Database: SELECT: Difficult Joins

For simple joins, an inner join on the relevant primary/foreign key fields is usually what is needed, and the appropriate comparisons can usually be easily deduced without too much trouble. Many joins only involve two tables, so this shouldn't be too difficult. For more difficult joins, you need to adopt a somewhat more systematic means of creating the proper join. Here is the approach that I use.
  1. Use a relational schema diagram. Even if you're not using Microsoft Access, many SQL programmers create Access relational diagrams to design their tables and show relationships between primary/foreign keys. High-end databases have their tools for this too. Or you can always use paper and pencil.
  2. Choose the SELECT fields (columns). The fields which are selected provides the rough draft of the tables which are needed in the FROM clause, at a minimum.

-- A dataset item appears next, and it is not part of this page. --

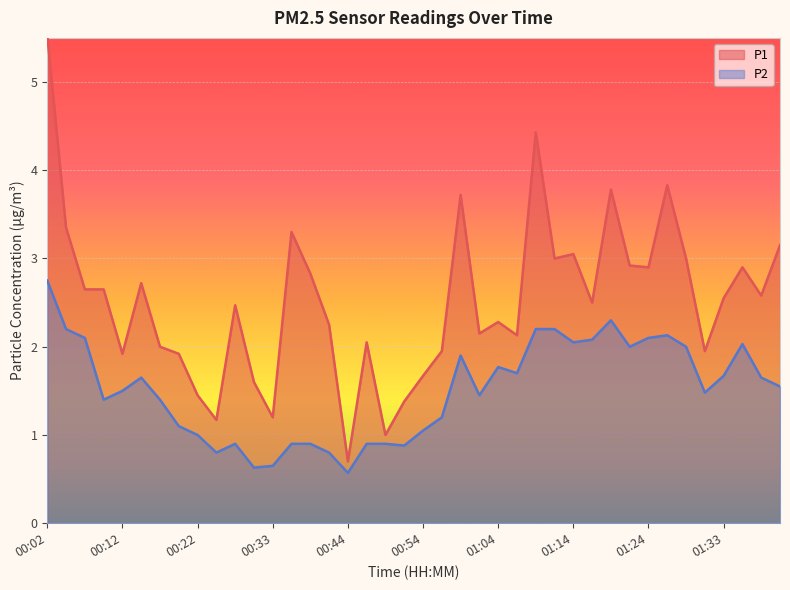

What is the label of the 38th point from the right?

00:07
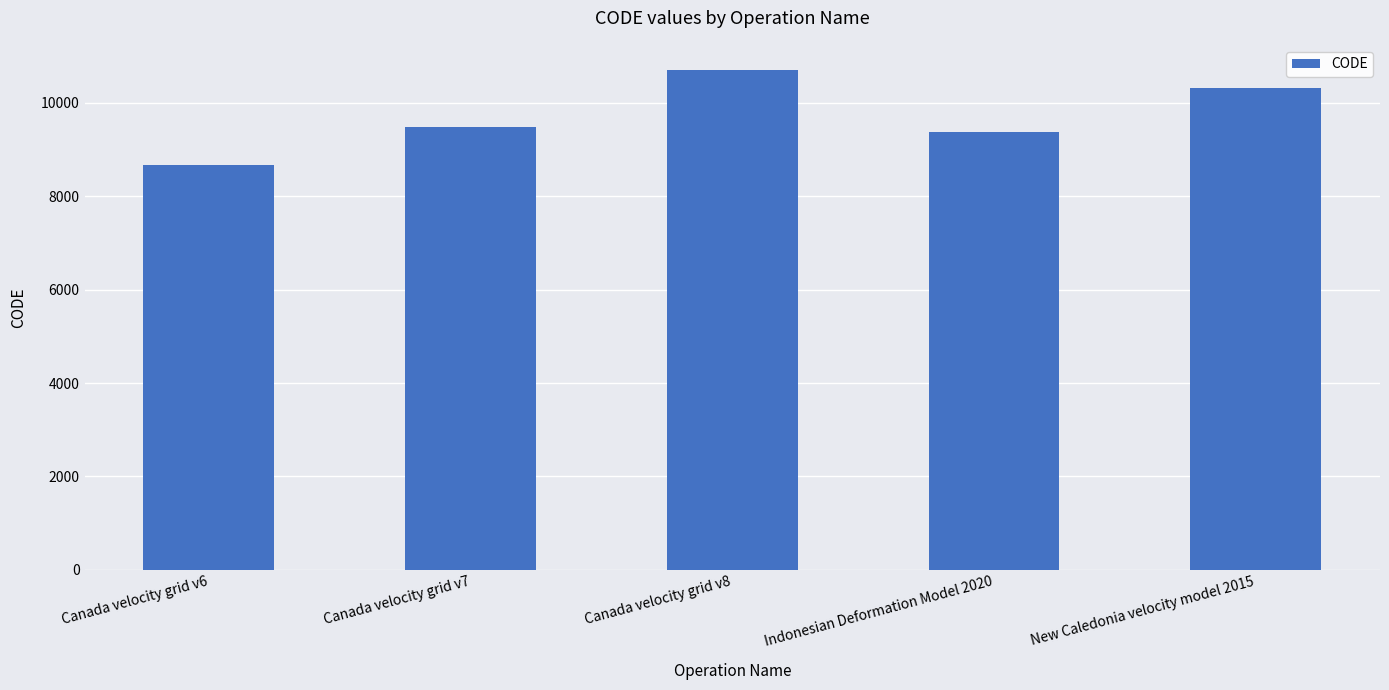

At which category does the chart reach its minimum across all series?

Canada velocity grid v6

  3. Which tables are needed can be seen by following the links in the relational diagram to all the tables that are needed. The FROM clause will include all tables that have fields you need in the SELECT column list, plus all tables that are used to link those tables.
  4. Qualify the field (column) names. If field names are not prefixed with some phrase which indicates the table they are in, then it's a good idea to qualify references to them in the SELECT statement for clarity.
  5. Self joins are necessary if when showing or comparing fields from more than one row in a table. For example, if you are showing the names of two sales reps in the same output row, use a self join (and the necessary aliases). For example,
        SELECT Lazy.xxx Busy.xxx
           FROM Salesreps Lazy, Salesreps Busy, ...
  6. Possible additional linkages. There may be other tables that are needed to create the linkages.
  7. Look at keys. Almost all joins use primary and foreign key fields. It's possible to join on other fields, but unusual.
  8. Choosing alternative comparisons. Sometimes there is a choice of which fields to compare to get the same result. If you can, choose fields which are indexed because these are usually faster. Primary keys are the only fields that are usually indexed by default.
  9. Write comments. After each WHERE term write a comment enclosed in /* ... */ which describes what the term does.
  10. Other conditions. Remember that not all the terms in the WHERE clause are part of the join -- there may be some conditions that restrict the number of rows, but are unrelated to joining tables. Write these last to keep them logically separated from the joins.